Первым знаком нового статуса внутреннего и одновременно постороннего наблюдателя ста­ло то, что Бирштейн стал писать от первого лица. И дальше, оставаясь в роли свидетеля, он уже не был посвящен в мысли своих персонажей и лишь подслушивал их разговоры через стенку или еще каким-то образом фиксировал то, что говорят во­круг. Формальный дебют Бирштейна в качестве идишского писателя был связан с появлением «Рассказа о плаще принца» (1967), который он по­святил Одри и Йослу Бергнер49.

И это чудесный рассказ, в нем дедушкин плащ, достойный принца, воплощает земные надежды польских евреев и описывает их судьбу на не­скольких континентах.

За время его жизни его множество раз брали и забыва­ли. Однажды он подошел к ставням и улетел в Лондон. В другой раз — в Америку. Он вернулся из Лондона в пла­ще английского принца. В автобусе он встретил принца, и, пока они разговаривали, он пригляделся к его плащу и впоследствии сшил точную его копию. А когда он вер­нулся из Америки, он рассказывал нам, как два гангсте­ра схватили его на улице с криком «Кошелек или жизнь!». Он отвел их в полицейский участок, скрутив им руки за спиной.

Короткие энергичные фразы звучат, когда дедуш­кина жизнь уже закончена, что позволяет вну­ку гораздо свободнее обращаться с легендарным плащом, перемещающимся через время и про­странство. Сшитый по образцу плащ, который продолжают пересылать из Польши в Австралию и обратно, выступает в роли связующей нити личной памяти, хранящей эту и другие последо­вавшие за ней истории Бирштейна50.

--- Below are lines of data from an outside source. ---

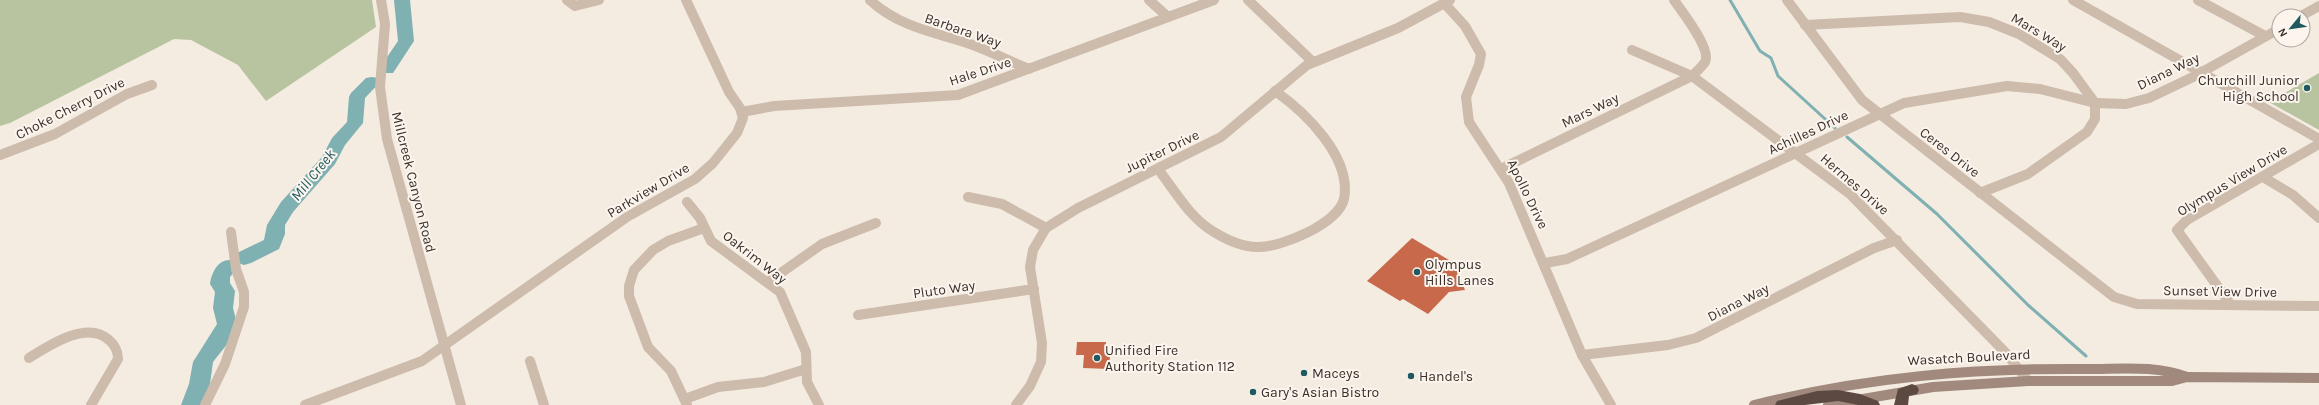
<svg xmlns="http://www.w3.org/2000/svg" width="2319" height="405" viewBox="0 0 2319 405" font-family="Karla,sans-serif">
  <style>
    .green { fill: #b8c4a0 }
    .lines { fill: none; stroke-linecap: round; stroke-linejoin: round }
    .stream { stroke: #7fb0b2; stroke-width: 3 }
    .river { fill: #7fb0b2; fill-rule: evenodd }
    .building { fill: #c8694b }
    .minor { stroke: #cdbbac; stroke-width: 10 }
    .tertiary { stroke: #cdbbac; stroke-width: 10 }
    .secondary { stroke: #a18a7d; stroke-width: 10 }
    .motorway { fill: #5c4a42; fill-rule: evenodd }
    .poi-dot { fill: #1f5a5e; stroke: #fbf5ee; stroke-width: 1.5 }
    .labels { text-anchor: middle; stroke-width: 4; stroke-linejoin: round; paint-order: stroke }
    .street-label { font-size: 14px; fill: #3b302b; stroke: #fbf5ee }
    .poi-label { font-size: 14px; fill: #3b302b; stroke: #fbf5ee; text-anchor: start }
    .water-label { font-size: 15px; font-style: italic; fill: #1f5a5e; stroke: #fbf5ee }
  </style>
  <rect width="100%" height="100%" fill="#f4ebe1"/>
  <!-- green -->
  <g class="green">
    <polygon points="0,0 372,0 376,27 266,101 238,65 191,40 174,39 10,123 0,126"/>
    <polygon points="2319,73 2319,130 2269,102"/>
  </g>
  <g class="lines">
    <!-- stream -->
    <g class="stream">
      <polyline points="1730,0 1760,51 1771,58 1778,76 1835,128"/>
      <polyline points="1847,137 1937,214 2028,305 2086,356"/>
    </g>
    <!-- river -->
    <g class="river">
      <polygon points="394,0 410,0 414,41 393,73 381,73 379,69 398,41"/>
      <path d="M372,77L378,78L380,82L365,98L363,123L345,145L335,164L293,212L285,225V234L279,249L251,263L244,265L238,263L239,266L230,277V283L235,291L233,308L237,324L228,343L213,362L210,384L201,405H181L189,384L193,362L217,324L213,308L215,292L210,284C212,270 220,256 236,261L235,258L237,253L264,240L267,225L281,202L322,157L332,138L347,122L349,97L351,93L366,78Z"/>
    </g>
  </g>
  <!-- building -->
  <g class="building">
    <polygon points="1412,238 1454,263 1465,290 1449,292 1428,314 1403,299 1400,301 1367,281"/>
    <polygon points="1077,342 1106,342 1105,355 1110,355 1109,369 1083,368 1084,355 1076,355"/>
  </g>
  <g class="lines">
    <!-- minor -->
    <g class="minor">
      <polyline points="567,0 575,6 599,0"/>
      <path d="M870,0C899,27 934,32 970,44C990,51 1009,61 1029,69"/>
      <polyline points="1149,0 1168,17"/>
      <polyline points="1248,0 1313,62"/>
      <path d="M1674,0C1682,12 1712,49 1705,62C1702,67 1696,72 1692,76L1850,194L2005,352L2028,381"/>
      <polyline points="1787,0 1862,100 2114,297 2137,304 2319,306"/>
      <polyline points="2198,0 2265,36"/>
      <polyline points="1444,3 1465,26 1481,54 1479,65 1466,97 1469,122 1509,183 1582,355 1611,405"/>
      <polyline points="2301,16 2319,6"/>
      <polyline points="1805,25 1960,17 1989,22 2019,34 2060,59 2073,73 2095,103"/>
      <polyline points="1632,50 1692,76"/>
      <polyline points="742,112 774,106 958,95 1214,0"/>
      <polyline points="0,155 55,134 127,94 152,85"/>
      <path d="M1158,169C1175,191 1190,218 1214,232C1227,240 1242,247 1257,247C1280,248 1338,224 1344,199C1352,157 1305,112 1275,91"/>
      <polyline points="1501,169 1692,76"/>
      <polyline points="2263,177 2293,195 2319,218"/>
      <polyline points="1980,193 2028,174 2087,132 2095,119 2095,103 2126,104 2149,98 2193,77 2279,29"/>
      <polyline points="968,197 1002,204 1046,228"/>
      <polyline points="687,202 700,218 711,241 780,292 806,352 807,382 819,405"/>
      <polyline points="1545,263 1567,259 1904,103 2007,86 2040,89 2095,103"/>
      <polyline points="768,282 822,244 876,223"/>
      <polyline points="2231,305 2177,230 2187,220 2319,144"/>
      <polyline points="858,315 1034,289"/>
      <polyline points="1582,355 1668,345 1696,338 1874,248 1897,240"/>
      <path d="M29,358C50,345 87,320 109,340C115,345 118,352 118,359L91,405"/>
      <polyline points="530,361 544,405"/>
      <polyline points="685,399 718,387 764,382 806,369"/>
      <polyline points="205,405 225,364 244,307 244,292 236,269 231,232"/>
      <polyline points="305,405 422,361 627,217 695,179 713,163 737,133 743,118 740,108 729,92 686,0"/>
      <polyline points="687,405 671,371 648,347 629,296 629,286 634,270 653,250 668,241 704,228"/>
    </g>
    <!-- tertiary -->
    <g class="tertiary">
      <polyline points="381,0 385,24 380,87 387,139 461,405"/>
      <polyline points="2073,0 2319,139"/>
      <polyline points="1016,405 1030,386 1041,362 1042,343 1030,267 1033,250 1046,228 1078,208 1221,137 1307,65 1398,28 1450,0"/>
    </g>
    <!-- secondary -->
    <g class="secondary">
      <path d="M1754,405C1866,377 1973,368 2088,369C2121,369 2156,365 2187,377"/>
      <polyline points="1828,405 1933,387 2028,381 2172,381 2187,377 2319,378"/>
    </g>
    <!-- motorway -->
    <g class="motorway">
      <polygon points="1912,384 1917,386 1919,390 1917,394 1909,396 1908,405 1894,405 1898,389"/>
      <polygon points="1838,390 1860,394 1878,401 1880,405 1858,405 1838,401 1805,405 1775,405 1777,401 1817,391"/>
    </g>
  </g>
  <!-- markers -->
  <g class="poi-dot">
    <circle cx="2307" cy="88" r="4"/>
    <circle cx="1417" cy="272" r="4"/>
    <circle cx="1097" cy="358" r="4"/>
    <circle cx="1304" cy="373" r="4"/>
    <circle cx="1411" cy="376" r="4"/>
    <circle cx="1253" cy="392" r="4"/>
  </g>
  <g class="labels">
    <!-- street labels -->
    <g class="street-label">
      <text transform="translate(963 30) rotate(19)" y="5">Barbara Way</text>
      <text transform="translate(2039 32) rotate(31)" y="5">Mars Way</text>
      <text transform="translate(980 71) rotate(-18)" y="5">Hale Drive</text>
      <text transform="translate(2168 71) rotate(-26)" y="5">Diana Way</text>
      <text transform="translate(70 108) rotate(-27)" y="5">Choke Cherry Drive</text>
      <text transform="translate(1590 110) rotate(-26)" y="5">Mars Way</text>
      <text transform="translate(1808 132) rotate(-25)" y="5">Achilles Drive</text>
      <text transform="translate(1162 151) rotate(-26)" y="5">Jupiter Drive</text>
      <text transform="translate(1950 152) rotate(38)" y="5">Ceres Drive</text>
      <text transform="translate(2232 180) rotate(-31)" y="5">Olympus View Drive</text>
      <text transform="translate(414 182) rotate(76)" y="5">Millcreek Canyon Road</text>
      <text transform="translate(1855 184) rotate(41)" y="5">Hermes Drive</text>
      <text transform="translate(648 190) rotate(-31)" y="5">Parkview Drive</text>
      <text transform="translate(1528 194) rotate(64)" y="5">Apollo Drive</text>
      <text transform="translate(755 257) rotate(38)" y="5">Oakrim Way</text>
      <text transform="translate(944 289) rotate(-8)" y="5">Pluto Way</text>
      <text transform="translate(2220 291) rotate(1)" y="5">Sunset View Drive</text>
      <text transform="translate(1738 302) rotate(-27)" y="5">Diana Way</text>
      <text transform="translate(1969 357) rotate(-3)" y="5">Wasatch Boulevard</text>
    </g>
    <!-- poi labels -->
    <g class="poi-label">
      <text x="2299" y="85" text-anchor="end">Churchill Junior<tspan x="2299" dy="16">High School</tspan></text>
      <text x="1425" y="269">Olympus<tspan x="1425" dy="16">Hills Lanes</tspan></text>
      <text x="1105" y="355">Unified Fire<tspan x="1105" dy="16">Authority Station 112</tspan></text>
      <text x="1312" y="378">Maceys</text>
      <text x="1419" y="381">Handel's</text>
      <text x="1261" y="397">Gary's Asian Bistro</text>
    </g>
    <!-- water labels -->
    <g class="water-label">
      <text transform="translate(313 175) rotate(-51)" y="5">Mill Creek</text>
    </g>
  </g>
  <!-- north arrow -->
  <g transform="translate(2291 28) rotate(241)"><circle r="19" fill="#fbf5ee" stroke="#aea6a0"/>
  <path d="M0-3L7 15L0 10L-7 15Z" fill="#1f5a5e"/>
  <text y="-6" font-size="11" font-weight="bold" text-anchor="middle" fill="#3b302b">N</text>
  </g>
</svg>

Но время Биршейна еще не пришло: ни его вольные манипуляции со временем и простран­ством, ни его безыскусное внимание к улич­ным попрошайкам и старым евреям не вызва­ли большого интереса на израильской литера­турной сцене. Но они привлекли внимание тог­да еще неизвестного израильского писателя Яакова Шабтая и активного деятеля культуры Менахема Перри. Публикация первого романа Шабтая «Памятная записка» (1977), состоящего из одного бесконечного абзаца о памяти, муж­ском неврозе и старом Тель-Авиве, обозначи­ла новую эпоху экспериментов с формой и эпо­ху антиидеологической прозы в Израиле. Если кривляние трех неудачников могло считать­ся серьезной литературой, то разношерстный мир идишских рассказов ненамного от них от­ставал. Именно Менахем Перри мог ввести не­что маргинальное в культурный мейнстрим. Обладавший невероятным чутьем Перри пред­ставил Бирштейна читателям своего авангард­ного журнала Симан крия («Восклицательный знак») как магида наших дней. Бирштейн, в свою очередь, оказал услугу своему покрови­телю и будущему переводчику, представ в ин­тервью в образе добродушного, напоминающе­го Тевье человека, который научился рассказы­вать истории, разговаривая со своим ослом, и сопровождал каждую теоретическую идею се­рией анекдотов, частью довольно пикантных. Впоследствии он довел до совершенства свой образ неудачника, циркового клоуна, который развлекает людей, бесконечно падая и дура­чась51.